7. Talk with people—not at them
At staffing agency Worldwide101, the onboarding process includes a session on how to speak up. “We encourage our team to over-communicate and we make a big deal of staying in touch through various means to build trust,” says CEO Sandra Lewis. “This is especially important as a fully remote company where we don’t see each other at the office to gauge the mood of the day.”

Managers, in particular, receive training on how to listen. “If there is one tip I would give about employee engagement and motivation,” Lewis says, “it would be to train and inspire your managers to always be curious, which translates into keen listening skills.” At team meetings, managers often ask open-ended questions such as, “What can I do to help?” in an effort to empower team members to engage in conversations that are solution driven. In result, “employees feel heard, engaged, and understood, and retention is high,” Lewis says. 

8. Share your vision 
It’s essential for CEOs to lead with transparency and honesty, according to Antonio Wedral, CEO of NOVOS, a digital marketing agency. Making your employees “feel that they’re a part of something more than a job is essential,” Wedral says. To do so, Wedral says he shares  with his staff “the story of the business,” including its five-year plan, why the business exists, and what the employees’ roles are in the story. And on a daily basis, he shares good and bad moments with staff.

And while employee perks are appreciated, they mean even more when they’re personal. “For example, we know someone travels on a very long and expensive train to work, so we offer to pay 30 to 50 percent of their monthly travel costs,” Wedral says. While personalized perks can be difficult to scale, the point is to make employees feel that their needs are understood.  

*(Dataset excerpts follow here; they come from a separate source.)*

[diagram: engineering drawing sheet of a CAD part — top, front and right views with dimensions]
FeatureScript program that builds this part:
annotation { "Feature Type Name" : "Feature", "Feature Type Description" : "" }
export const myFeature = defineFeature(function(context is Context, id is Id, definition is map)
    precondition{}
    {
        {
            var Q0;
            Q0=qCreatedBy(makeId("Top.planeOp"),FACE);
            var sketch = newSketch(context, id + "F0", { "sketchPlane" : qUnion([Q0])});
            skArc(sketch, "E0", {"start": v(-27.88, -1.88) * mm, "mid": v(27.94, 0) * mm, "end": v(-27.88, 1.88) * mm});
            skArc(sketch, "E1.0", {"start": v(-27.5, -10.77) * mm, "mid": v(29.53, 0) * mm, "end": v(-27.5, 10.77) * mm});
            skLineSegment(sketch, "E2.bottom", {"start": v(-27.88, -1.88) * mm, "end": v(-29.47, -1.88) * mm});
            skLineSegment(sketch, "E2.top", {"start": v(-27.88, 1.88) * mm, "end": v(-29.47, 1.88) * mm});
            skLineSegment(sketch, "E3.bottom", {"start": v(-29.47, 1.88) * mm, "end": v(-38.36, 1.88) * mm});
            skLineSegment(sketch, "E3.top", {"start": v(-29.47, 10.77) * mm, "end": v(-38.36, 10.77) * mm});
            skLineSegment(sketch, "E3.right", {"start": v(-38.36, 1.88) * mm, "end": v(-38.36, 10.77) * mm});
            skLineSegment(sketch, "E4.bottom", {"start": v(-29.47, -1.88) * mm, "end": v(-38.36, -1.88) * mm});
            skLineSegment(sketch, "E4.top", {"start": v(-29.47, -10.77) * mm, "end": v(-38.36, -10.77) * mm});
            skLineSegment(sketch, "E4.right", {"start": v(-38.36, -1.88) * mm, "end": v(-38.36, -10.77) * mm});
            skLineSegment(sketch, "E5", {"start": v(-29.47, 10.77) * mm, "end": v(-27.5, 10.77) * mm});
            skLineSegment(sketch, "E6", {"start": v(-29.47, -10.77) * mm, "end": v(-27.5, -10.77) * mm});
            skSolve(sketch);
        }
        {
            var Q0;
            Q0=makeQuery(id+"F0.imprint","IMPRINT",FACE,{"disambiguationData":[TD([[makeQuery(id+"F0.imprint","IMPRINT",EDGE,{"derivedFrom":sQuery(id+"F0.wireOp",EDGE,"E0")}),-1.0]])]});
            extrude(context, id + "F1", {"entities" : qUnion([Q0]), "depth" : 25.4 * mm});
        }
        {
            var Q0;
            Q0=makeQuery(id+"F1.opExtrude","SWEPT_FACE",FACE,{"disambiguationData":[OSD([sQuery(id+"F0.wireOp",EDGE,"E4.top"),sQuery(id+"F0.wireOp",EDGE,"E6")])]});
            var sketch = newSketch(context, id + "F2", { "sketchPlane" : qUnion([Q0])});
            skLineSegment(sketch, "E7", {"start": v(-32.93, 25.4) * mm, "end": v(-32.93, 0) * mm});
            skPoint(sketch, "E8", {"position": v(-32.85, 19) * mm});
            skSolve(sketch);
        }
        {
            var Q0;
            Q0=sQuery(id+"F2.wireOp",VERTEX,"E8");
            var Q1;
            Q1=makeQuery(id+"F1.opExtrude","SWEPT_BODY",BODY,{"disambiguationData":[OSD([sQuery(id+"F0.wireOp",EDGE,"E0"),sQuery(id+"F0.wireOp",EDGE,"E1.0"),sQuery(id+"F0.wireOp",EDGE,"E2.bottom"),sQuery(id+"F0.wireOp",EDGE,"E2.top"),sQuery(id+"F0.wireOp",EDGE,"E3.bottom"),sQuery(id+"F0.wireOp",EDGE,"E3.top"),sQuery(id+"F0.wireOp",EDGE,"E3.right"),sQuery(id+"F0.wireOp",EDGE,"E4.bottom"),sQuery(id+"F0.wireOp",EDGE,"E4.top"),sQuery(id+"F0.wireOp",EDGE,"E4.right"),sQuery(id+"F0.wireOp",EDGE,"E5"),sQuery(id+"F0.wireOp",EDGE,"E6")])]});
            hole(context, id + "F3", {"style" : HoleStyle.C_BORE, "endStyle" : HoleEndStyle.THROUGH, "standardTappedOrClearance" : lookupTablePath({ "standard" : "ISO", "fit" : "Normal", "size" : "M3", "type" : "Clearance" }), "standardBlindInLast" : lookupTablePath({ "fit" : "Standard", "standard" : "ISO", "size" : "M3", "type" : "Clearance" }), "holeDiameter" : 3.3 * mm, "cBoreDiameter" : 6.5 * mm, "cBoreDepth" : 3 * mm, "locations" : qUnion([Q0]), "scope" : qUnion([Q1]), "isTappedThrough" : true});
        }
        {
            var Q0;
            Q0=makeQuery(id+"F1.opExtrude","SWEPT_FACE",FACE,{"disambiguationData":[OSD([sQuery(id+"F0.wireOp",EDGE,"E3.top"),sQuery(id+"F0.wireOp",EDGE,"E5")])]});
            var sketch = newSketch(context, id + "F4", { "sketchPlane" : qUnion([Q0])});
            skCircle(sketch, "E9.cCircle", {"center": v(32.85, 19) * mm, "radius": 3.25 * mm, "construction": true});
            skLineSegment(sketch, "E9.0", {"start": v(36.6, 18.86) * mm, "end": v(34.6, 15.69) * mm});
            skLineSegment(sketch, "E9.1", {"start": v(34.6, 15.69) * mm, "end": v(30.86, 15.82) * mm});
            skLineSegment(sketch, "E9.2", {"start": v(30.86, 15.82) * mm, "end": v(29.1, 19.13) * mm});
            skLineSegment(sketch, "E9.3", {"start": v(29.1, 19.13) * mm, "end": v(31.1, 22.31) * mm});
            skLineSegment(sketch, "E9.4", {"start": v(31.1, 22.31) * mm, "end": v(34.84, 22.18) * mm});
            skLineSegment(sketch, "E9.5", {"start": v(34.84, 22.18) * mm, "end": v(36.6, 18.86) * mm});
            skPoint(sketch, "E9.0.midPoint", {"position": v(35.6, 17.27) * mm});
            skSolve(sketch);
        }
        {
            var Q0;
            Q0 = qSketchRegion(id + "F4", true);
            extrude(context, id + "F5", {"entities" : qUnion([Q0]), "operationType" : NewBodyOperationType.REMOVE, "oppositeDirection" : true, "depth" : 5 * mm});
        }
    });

Engaged leaders aren’t made overnight
The key takeaway is that there isn’t a fast and easy way to become an engaged leader. “There’s no magic pill,” Schwantes says. “This isn’t a one-off program, it’s a shift in mindset. And it can take months or longer before getting it right.” With that in mind, leaders who approach these changes as a collaborative—rather than solo—effort are already off to a good start.